Marianne Grunberg-Manago

 

 

ORIENTATION ET RESULTATS PRINCIPAUX.

 

Mes travaux ont porté sur des êtres unicellulaires (bactéries aérobies ou anaérobies et levures).

 

La plasticité remarquable des bactéries, leur faculté d'adaptation au milieu, en font un matériel de choix pour l'étude des mécanismes biologiques fondamentaux. La variété et l'intensité de leurs activités enzymatiques, la possibilité d'obtenir dans des conditions bien standardisées des grandes quantités de microorganismes est à l'origine de l'extraordinaire essor des recherches sur le métabolisme.

 

Les connaissances ainsi acquises ont été souvent largement étendues à des organismes plus complexes apportant une contribution essentielle à l'analyse de leur fonctionnement.

 

Mes recherches ont porté sur l'étude des réactions génératrices d'énergie en connection avec la synthèse de la matière vivante. Je grouperai ces recherches en 3 chapitres : métabolisme de Escherichia Coli, action de l'oxygène sur les anaérobies stricts, et phosphorylations.

 

Je me suis attachée à la détermination des mécanismes enzymatiques mis en jeu dans le métabolisme bactérien.

 

A cet effet, j'ai étudié le fonctionnement des systèmes enzymatiques isolés en purifiant au maximum les différents enzymes impliqués. C'est ainsi que j'ai pu démontrer qu'il existe dans E. Coli deux voies de dégradation du citrate, l'une oxidative par le cycle tricarboxylique, l'autre fonctionnant en anaérobiose et clivant le citrate en oxaloacétate et acétate.

 

Cette seconde voie de dégradation du citrate, inconnue jusqu'alors est catalysée par un enzyme que j'ai appelé "citritase". Elle joue un rôle important dans le métabolisme de E. Coli.

→ **INFORMATIONS FOURNIES**:
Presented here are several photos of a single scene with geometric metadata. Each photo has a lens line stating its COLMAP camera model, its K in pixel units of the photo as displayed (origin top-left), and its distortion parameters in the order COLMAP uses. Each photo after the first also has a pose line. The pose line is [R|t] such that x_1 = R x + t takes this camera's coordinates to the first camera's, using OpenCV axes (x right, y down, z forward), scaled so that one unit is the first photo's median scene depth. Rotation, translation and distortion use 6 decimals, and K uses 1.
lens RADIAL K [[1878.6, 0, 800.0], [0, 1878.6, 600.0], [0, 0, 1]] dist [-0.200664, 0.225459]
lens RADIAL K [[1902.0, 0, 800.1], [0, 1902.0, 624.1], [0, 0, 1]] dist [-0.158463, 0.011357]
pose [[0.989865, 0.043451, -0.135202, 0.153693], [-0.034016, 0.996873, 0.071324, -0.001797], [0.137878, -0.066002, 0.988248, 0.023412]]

→ **LISTE DES ACTIVITÉS**:
- a) Reproduisez tout le passage de l'extrait, depuis « ORIENTATION ET RESULTATS » jusqu'à « sur le métabolisme. ».
- b) Selon l'extrait, quel nom a été donné à l'enzyme qui catalyse la seconde voie de dégradation du citrate chez E. Coli ?
Le matériel fourni n'intervient nullement ici.

→ **RÉSULTATS**:
- a)
ORIENTATION ET RESULTATS PRINCIPAUX.

 

Mes travaux ont porté sur des êtres unicellulaires (bactéries aérobies ou anaérobies et levures).

 

La plasticité remarquable des bactéries, leur faculté d'adaptation au milieu, en font un matériel de choix pour l'étude des mécanismes biologiques fondamentaux. La variété et l'intensité de leurs activités enzymatiques, la possibilité d'obtenir dans des conditions bien standardisées des grandes quantités de microorganismes est à l'origine de l'extraordinaire essor des recherches sur le métabolisme.

- b) La « citritase ».